According to entries in the Irish annals reporting Óengus's death in 621, which incorrectly call him a son of Colmán Már, he was regis Nepotum Neill or ríg h-Úa Neill, that is king of the Uí Néill. This appears to be synonymous with the alternative titles of High King, King of Ireland, or that King of Tara. It is suggested that the explanation for this is that when Suibne Menn killed Máel Coba mac Áedo in 615, he supported Óengus's claims rather than taking power himself, or perhaps that Óengus was a deputy king in the south.

The king list in the Baile Chuind, created in late 7th century during the reign of the southern Uí Néill king Fínsnechta Fledach, apparently lists an Óengus—Glorious Óengus—as king following Suibne Menn. Another king list of Marianus Scotus includes Óengus as a high king.

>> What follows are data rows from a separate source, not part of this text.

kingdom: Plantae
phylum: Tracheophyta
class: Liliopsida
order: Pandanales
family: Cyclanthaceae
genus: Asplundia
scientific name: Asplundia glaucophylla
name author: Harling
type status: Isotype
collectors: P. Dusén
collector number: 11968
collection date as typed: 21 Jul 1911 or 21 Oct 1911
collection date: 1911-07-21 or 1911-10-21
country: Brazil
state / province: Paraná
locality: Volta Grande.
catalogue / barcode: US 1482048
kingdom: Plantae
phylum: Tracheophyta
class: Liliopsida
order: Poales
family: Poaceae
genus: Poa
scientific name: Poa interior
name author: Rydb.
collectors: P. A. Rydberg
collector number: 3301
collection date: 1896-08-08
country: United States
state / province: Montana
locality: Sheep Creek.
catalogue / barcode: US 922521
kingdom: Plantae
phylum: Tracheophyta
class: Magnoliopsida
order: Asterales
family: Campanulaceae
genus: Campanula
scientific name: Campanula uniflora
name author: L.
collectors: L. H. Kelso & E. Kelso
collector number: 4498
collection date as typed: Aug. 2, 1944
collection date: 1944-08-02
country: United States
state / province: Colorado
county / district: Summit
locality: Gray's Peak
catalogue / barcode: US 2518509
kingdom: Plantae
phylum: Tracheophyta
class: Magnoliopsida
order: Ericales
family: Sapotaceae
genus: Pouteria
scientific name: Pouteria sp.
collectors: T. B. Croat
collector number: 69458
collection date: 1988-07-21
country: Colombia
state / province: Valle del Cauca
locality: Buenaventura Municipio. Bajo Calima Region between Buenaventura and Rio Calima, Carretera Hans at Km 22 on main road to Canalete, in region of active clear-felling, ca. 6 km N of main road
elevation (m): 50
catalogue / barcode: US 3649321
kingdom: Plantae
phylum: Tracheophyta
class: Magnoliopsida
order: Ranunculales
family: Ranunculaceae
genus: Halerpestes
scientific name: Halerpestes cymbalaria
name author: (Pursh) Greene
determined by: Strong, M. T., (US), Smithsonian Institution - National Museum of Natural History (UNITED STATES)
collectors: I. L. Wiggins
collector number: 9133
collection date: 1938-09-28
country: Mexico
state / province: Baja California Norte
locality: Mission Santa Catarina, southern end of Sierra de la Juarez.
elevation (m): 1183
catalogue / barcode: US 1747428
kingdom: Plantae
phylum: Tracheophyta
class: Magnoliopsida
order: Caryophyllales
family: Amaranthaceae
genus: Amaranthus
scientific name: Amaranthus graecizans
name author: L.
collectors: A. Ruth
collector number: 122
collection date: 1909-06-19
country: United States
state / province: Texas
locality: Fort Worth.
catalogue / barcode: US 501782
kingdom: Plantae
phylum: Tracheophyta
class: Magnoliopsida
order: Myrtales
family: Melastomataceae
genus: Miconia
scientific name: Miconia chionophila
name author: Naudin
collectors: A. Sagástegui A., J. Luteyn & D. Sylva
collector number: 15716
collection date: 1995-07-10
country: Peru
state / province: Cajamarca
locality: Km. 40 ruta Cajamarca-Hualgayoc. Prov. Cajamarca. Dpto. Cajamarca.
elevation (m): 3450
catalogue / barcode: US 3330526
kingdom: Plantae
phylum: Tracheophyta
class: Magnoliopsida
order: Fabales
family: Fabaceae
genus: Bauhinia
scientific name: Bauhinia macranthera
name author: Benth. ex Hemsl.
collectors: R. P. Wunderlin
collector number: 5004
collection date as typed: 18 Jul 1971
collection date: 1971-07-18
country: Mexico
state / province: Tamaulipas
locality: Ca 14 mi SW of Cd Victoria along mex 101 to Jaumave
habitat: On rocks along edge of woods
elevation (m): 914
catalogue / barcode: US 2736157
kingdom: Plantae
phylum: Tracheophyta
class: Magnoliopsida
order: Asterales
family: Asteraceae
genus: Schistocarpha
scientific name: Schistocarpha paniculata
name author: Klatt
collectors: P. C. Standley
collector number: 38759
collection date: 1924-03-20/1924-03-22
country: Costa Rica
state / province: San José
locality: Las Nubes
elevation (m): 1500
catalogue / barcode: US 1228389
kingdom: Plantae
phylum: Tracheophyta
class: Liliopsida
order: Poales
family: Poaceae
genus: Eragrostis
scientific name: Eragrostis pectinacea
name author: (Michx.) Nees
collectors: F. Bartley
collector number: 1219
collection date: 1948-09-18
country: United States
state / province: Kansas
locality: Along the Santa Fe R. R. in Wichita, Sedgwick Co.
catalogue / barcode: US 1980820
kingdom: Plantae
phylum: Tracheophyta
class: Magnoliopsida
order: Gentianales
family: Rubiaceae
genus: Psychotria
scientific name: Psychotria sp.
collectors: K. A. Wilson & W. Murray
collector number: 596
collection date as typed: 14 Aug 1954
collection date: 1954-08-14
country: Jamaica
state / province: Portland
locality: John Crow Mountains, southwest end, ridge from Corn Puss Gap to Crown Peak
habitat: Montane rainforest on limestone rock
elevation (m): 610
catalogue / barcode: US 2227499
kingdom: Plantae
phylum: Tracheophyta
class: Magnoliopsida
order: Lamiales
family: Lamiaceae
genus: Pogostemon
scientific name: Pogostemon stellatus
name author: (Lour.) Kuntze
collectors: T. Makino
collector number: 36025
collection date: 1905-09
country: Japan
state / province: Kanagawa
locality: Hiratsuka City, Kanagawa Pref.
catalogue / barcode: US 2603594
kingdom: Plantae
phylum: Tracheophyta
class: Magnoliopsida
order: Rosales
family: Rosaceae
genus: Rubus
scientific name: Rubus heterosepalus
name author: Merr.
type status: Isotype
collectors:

His sons Máel Umai mac Óengussa and Colgu mac Óengussa were slain, as part of the southern Uí Néill feud, at the Battle of Cúil Caeláin in 635, by Diarmait mac Áedo Sláine (died 665). His grandson, Fáelchú mac Máele Umai was slain at the Battle of Ogamain in 662 fighting on the side of Conaing Cuirre mac Congaile of Cnogba and Blathmac mac Áedo Sláine (died 665) versus the adherents of Diarmait mac Áedo Sláine.